New $400 boots are purchased because wearing last year's $400 boots is untenable, even if the $400 is charged to a credit card and won't be paid for till the next year and the actual cost, allowing for interest, will be $700.
A 10 day cruise is booked even if it has to go on the line of credit. Just because it sounded good.
A new car is purchased without consider the possibility of car pooling and the need for sufficient seat belts. But it was a convertable!
So a house is purchased not thinking about the reduction in salary during maternity leave or a desire to have one or both parents on a reduced work schedule. Because the house, you know, had a triple garage and Wolf appliances!
Husband and I are thoughtful in most of our decisions. Whether it is where to live, what activities to put our kids in or where and when to vacation, we have endless discussions about what will be a good fit. Cost, timing and suitability to our family are the three major variables.

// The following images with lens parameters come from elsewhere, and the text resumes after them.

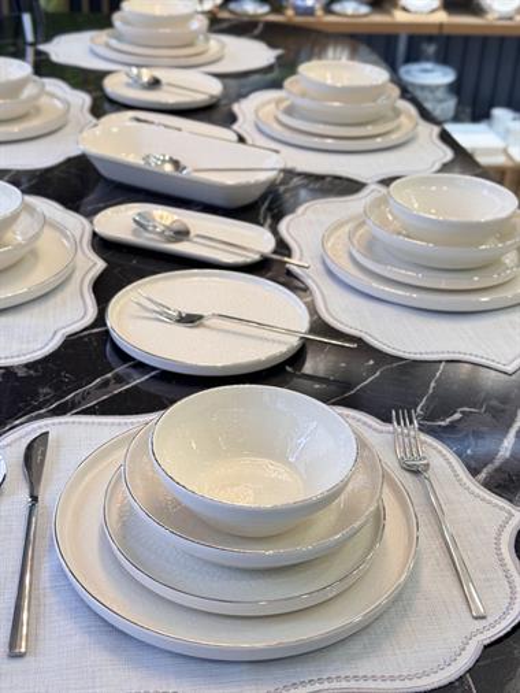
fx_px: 961
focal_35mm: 48
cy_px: 346
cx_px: 260
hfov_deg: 30.3
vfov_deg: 39.6
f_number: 1.78
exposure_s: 1/100
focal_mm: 6.86
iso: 64
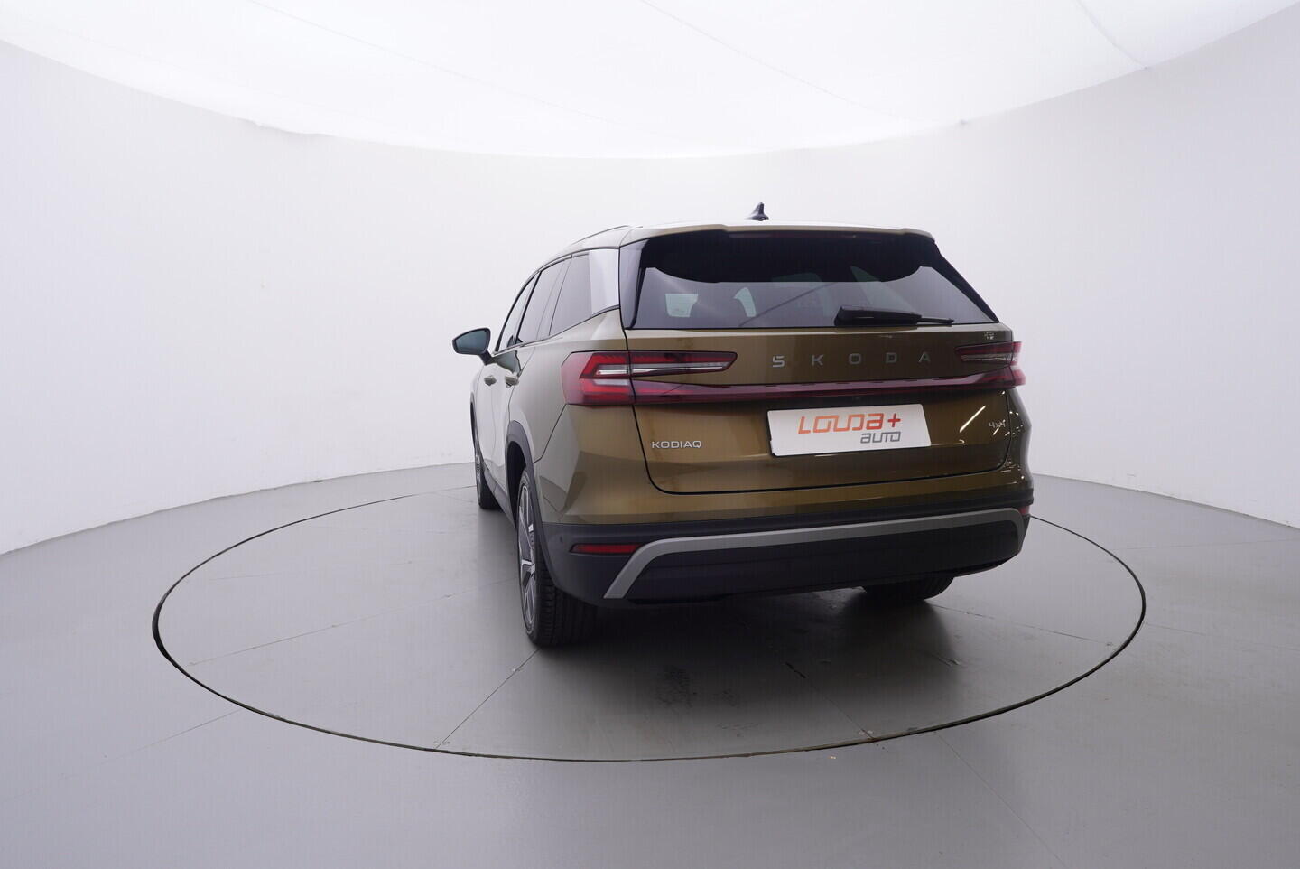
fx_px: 813
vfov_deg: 56.2
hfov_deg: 77.3
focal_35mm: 22
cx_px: 650
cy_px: 434
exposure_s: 1/80
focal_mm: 15
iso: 200
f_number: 5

So we are trying to teach our kids to be thoughtful in their decisions.
A couple weeks ago Jackson told us he wanted to buy a new Wii video game. With his own money. With a price tag of $60, it was a significant chunk of his savings. While most parents might take a less interventionist approach and let their kids spend their own money how they want, and live with the consequences, I am not most parents.
First step was to break the news to the J Boy that at 9:10 pm on a Friday night there were virtually no stores open and even if there were we were not going to be going to buy it now. If anyone is going out that late on a Friday, it`s going to be bringing Mommy back a mini Blizzard from Dairy Queen.
Jackson accepted the reality and told us we had until noon the next day to make it happen. When we reminded him of how well ultimatums have worked in the past, he graciously extended his deadline by 36 hours.
I changed tacts and told him that we needed to have a conversation about it. So I conducted a probing interview: Wasn't he saving up for something else? Was he willing to part with that amount of money and defer his 'big' purchase? Why did he want this game? What about other games he has talked about?
Has he talked to anyone that owns this game? Has he tried it himself? How much does it cost? Can you get it used? Is the price about to drop when a new game in the series is released?
Disclaimer: all this talk about instant gratification does not apply to the navy purse I saw and bought impulsively last Thursday. It was a REALLY good deal and I really, really wanted it.